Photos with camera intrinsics
───

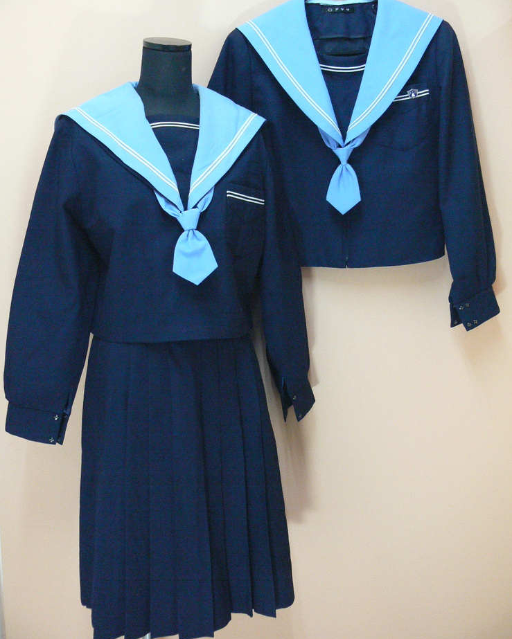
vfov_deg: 49.1
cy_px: 307
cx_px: 254
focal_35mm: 37
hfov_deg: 40.2
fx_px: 700
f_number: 2.8
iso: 400
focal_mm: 7.4
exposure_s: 1/60
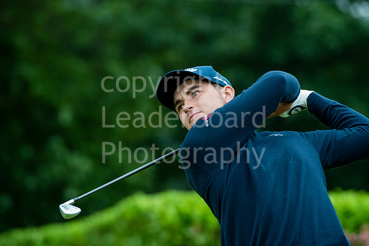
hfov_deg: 6.9
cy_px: 123
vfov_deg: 4.6
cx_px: 184
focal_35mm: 300
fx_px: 3076
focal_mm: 200
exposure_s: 1/1000
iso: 1600
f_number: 4
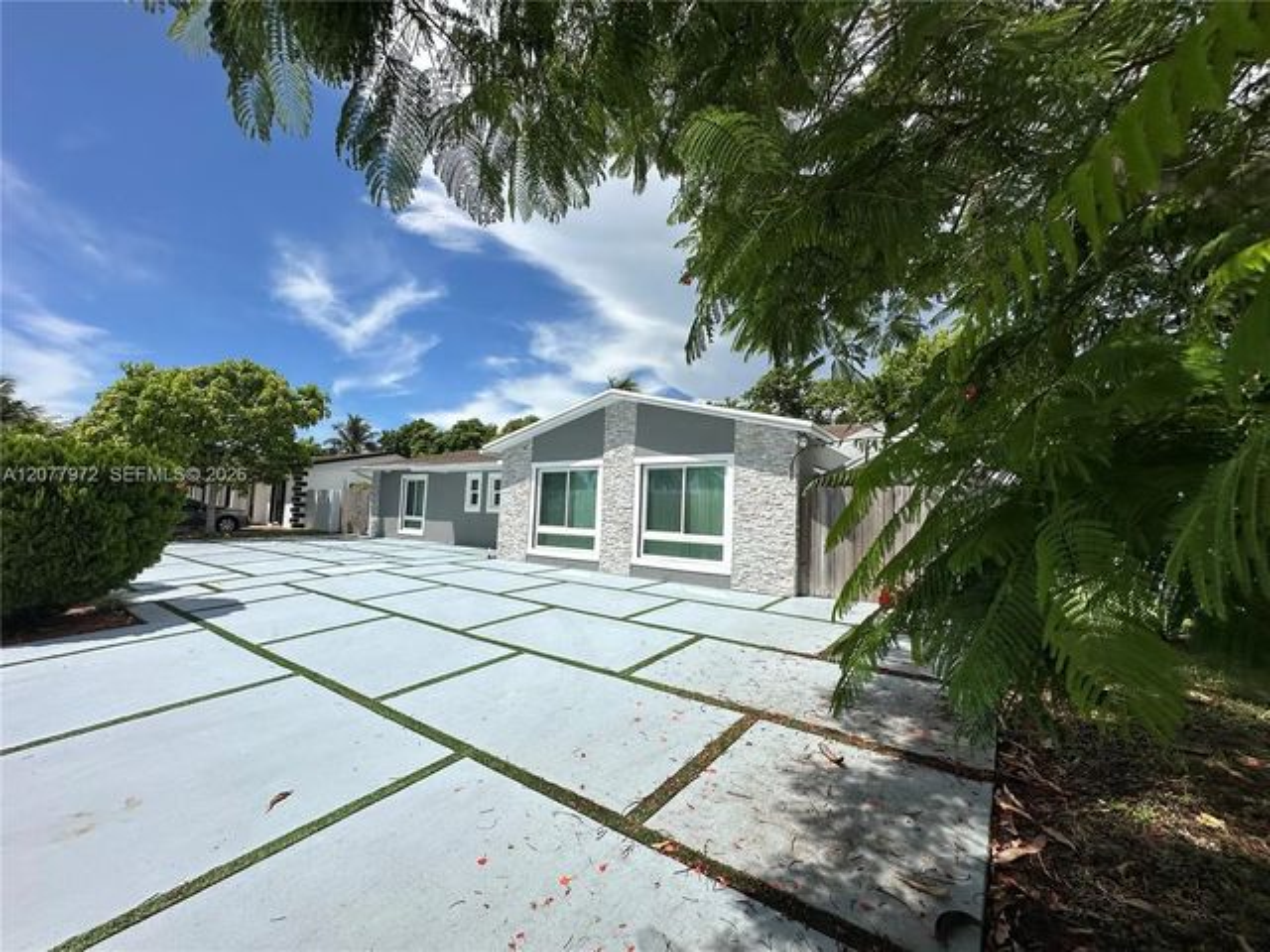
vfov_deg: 85.7
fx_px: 514
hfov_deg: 102.1
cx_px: 635
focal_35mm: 14
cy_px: 476
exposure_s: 1/3610
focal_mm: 2.22
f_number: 2.2
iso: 50
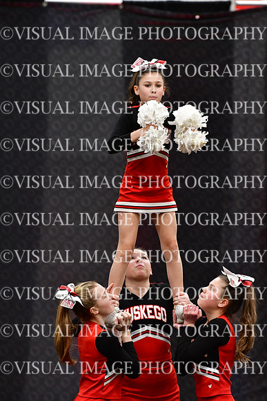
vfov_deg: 6.9
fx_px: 3335
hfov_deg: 4.6
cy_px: 200
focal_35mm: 300
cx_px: 134
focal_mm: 200
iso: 4000
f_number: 3.5
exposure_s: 1/500
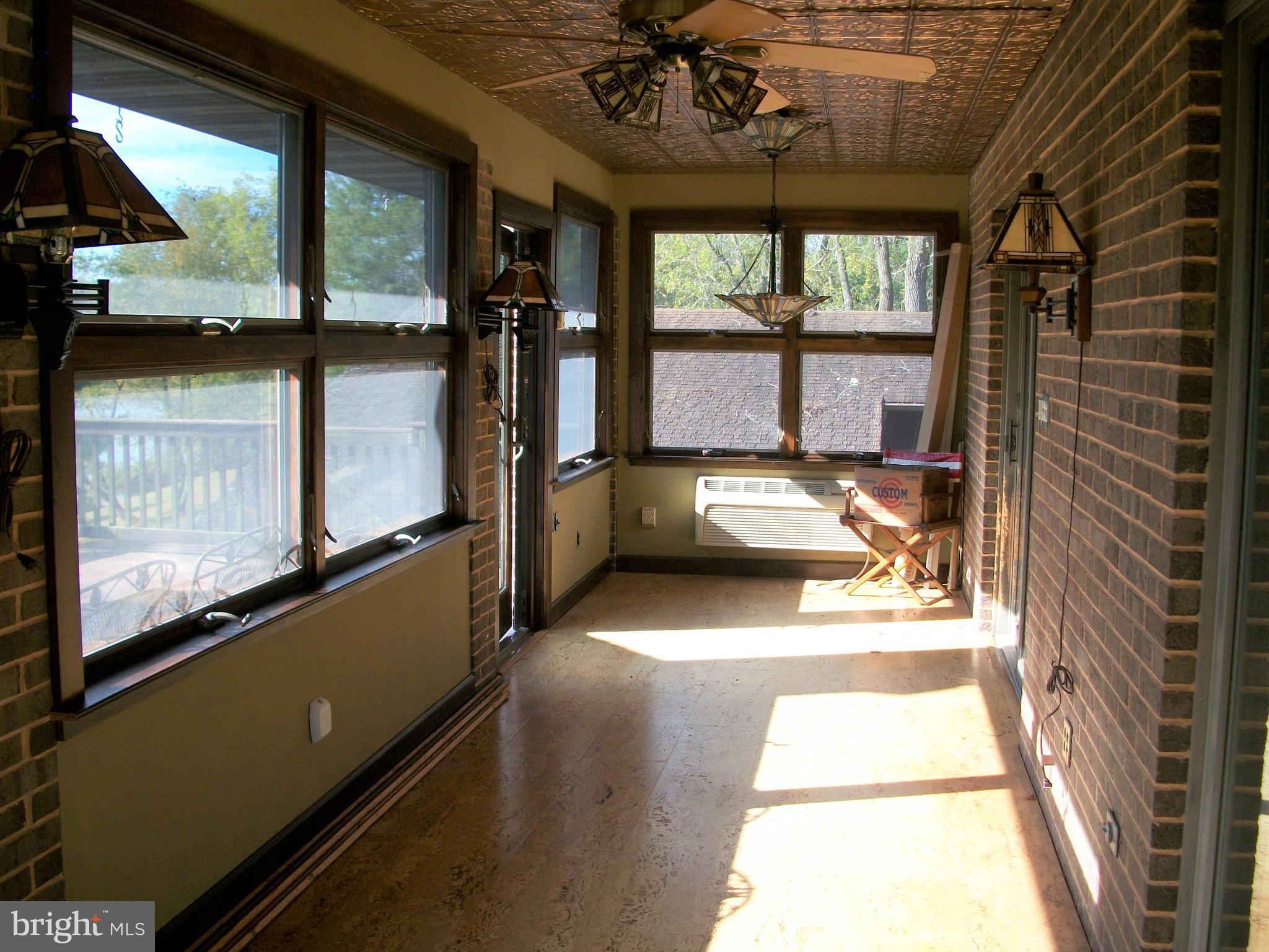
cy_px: 476
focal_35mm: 35
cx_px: 634
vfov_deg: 40.7
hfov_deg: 52.6
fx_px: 1283
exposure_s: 1/125
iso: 80
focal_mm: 6.3
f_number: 3.1
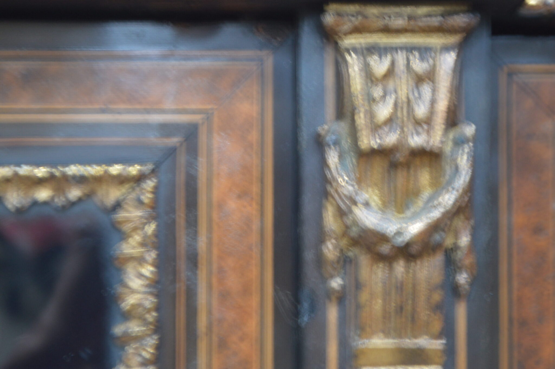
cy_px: 184
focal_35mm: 82
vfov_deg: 16.5
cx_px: 278
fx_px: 1271
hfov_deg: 24.6
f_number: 5.6
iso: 800
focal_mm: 55
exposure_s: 1/1.6
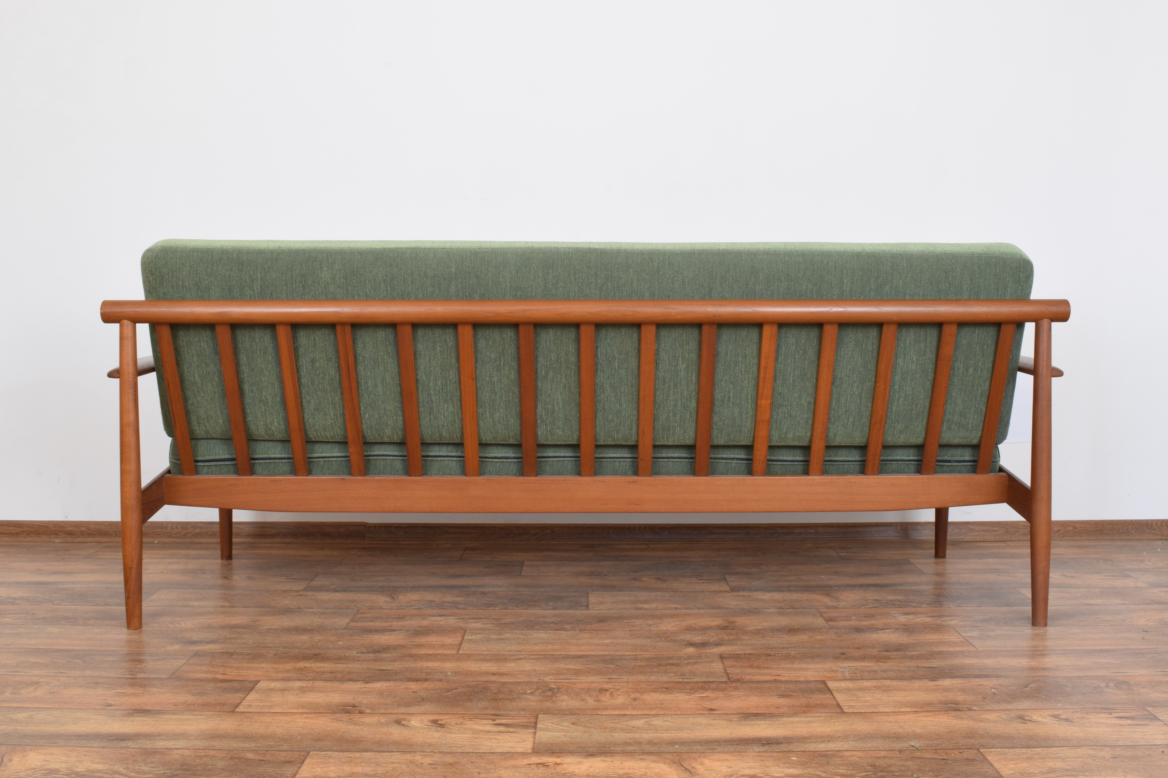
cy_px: 370
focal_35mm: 37
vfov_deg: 36.4
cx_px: 589
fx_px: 1185
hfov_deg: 52.5
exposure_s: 4
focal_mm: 23
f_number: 25
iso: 100
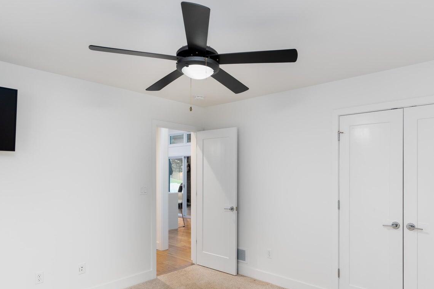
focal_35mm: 23
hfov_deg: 76.0
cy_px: 164
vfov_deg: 54.9
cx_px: 231
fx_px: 277
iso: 400
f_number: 5.6
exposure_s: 1/100
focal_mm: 17
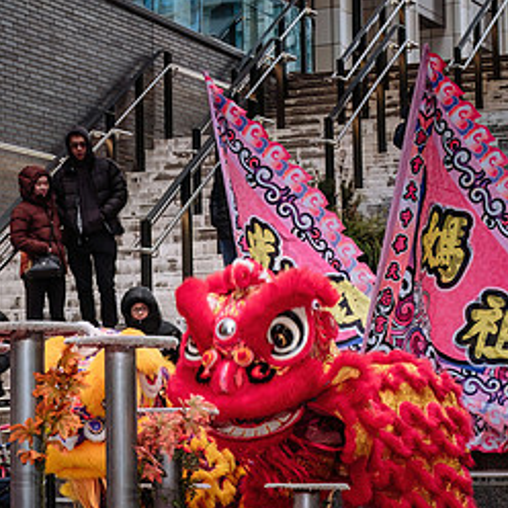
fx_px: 2192
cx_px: 57
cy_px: 348
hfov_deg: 13.1
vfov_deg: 13.2
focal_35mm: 132
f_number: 3.6
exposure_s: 1/160
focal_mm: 37.6
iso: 160
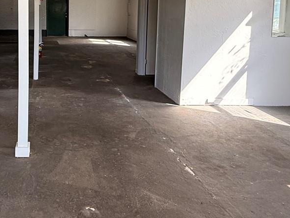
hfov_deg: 46.7
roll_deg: +0.1
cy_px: 33
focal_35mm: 38
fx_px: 318
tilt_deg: -4.0
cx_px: 63
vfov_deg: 36.0
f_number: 2.2
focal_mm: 2.22
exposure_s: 1/99
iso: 100
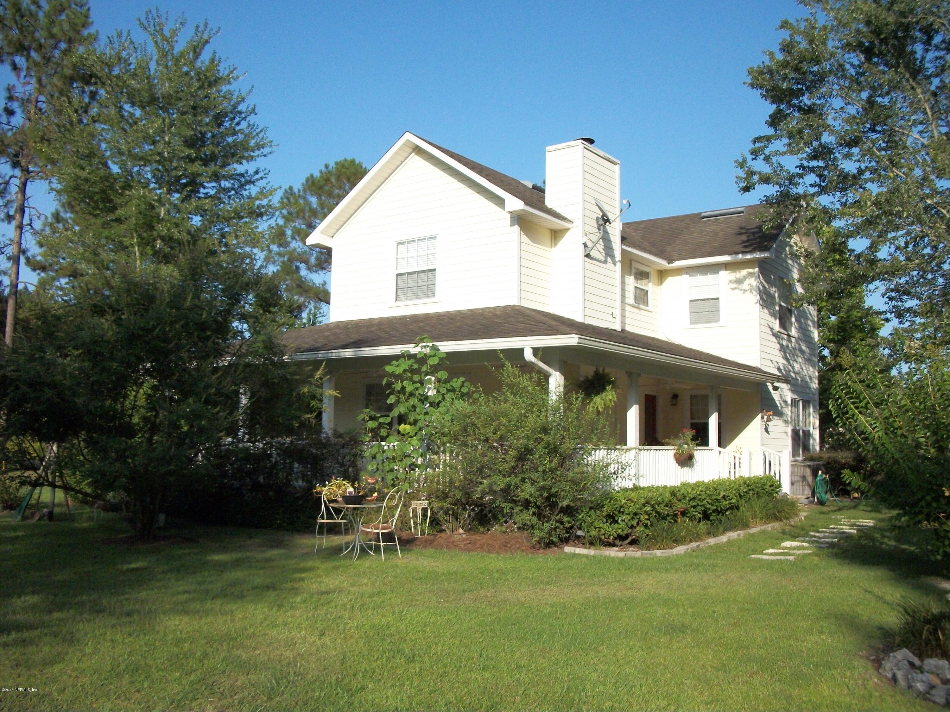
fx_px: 878
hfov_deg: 56.8
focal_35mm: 32
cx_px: 475
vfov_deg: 44.2
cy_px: 356
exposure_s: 1/320
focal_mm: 5.7
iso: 200
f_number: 8.8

───

### Required work
Return, exactly as written, only those lines that run from the one with "focal_35mm: 32" to the last line of the data, both of those lines included.

### Response area
focal_35mm: 32
cx_px: 475
vfov_deg: 44.2
cy_px: 356
exposure_s: 1/320
focal_mm: 5.7
iso: 200
f_number: 8.8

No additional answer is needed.